## DIRECTIONS
Without any images, output the records below verbatim.

## RAW DATA
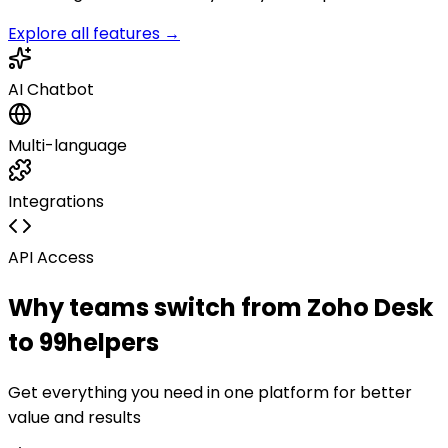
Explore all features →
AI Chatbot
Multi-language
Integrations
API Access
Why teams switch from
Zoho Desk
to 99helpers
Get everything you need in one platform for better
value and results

## WRITTEN RESPONSE
Explore all features →
AI Chatbot
Multi-language
Integrations
API Access
Why teams switch from
Zoho Desk
to 99helpers
Get everything you need in one platform for better
value and results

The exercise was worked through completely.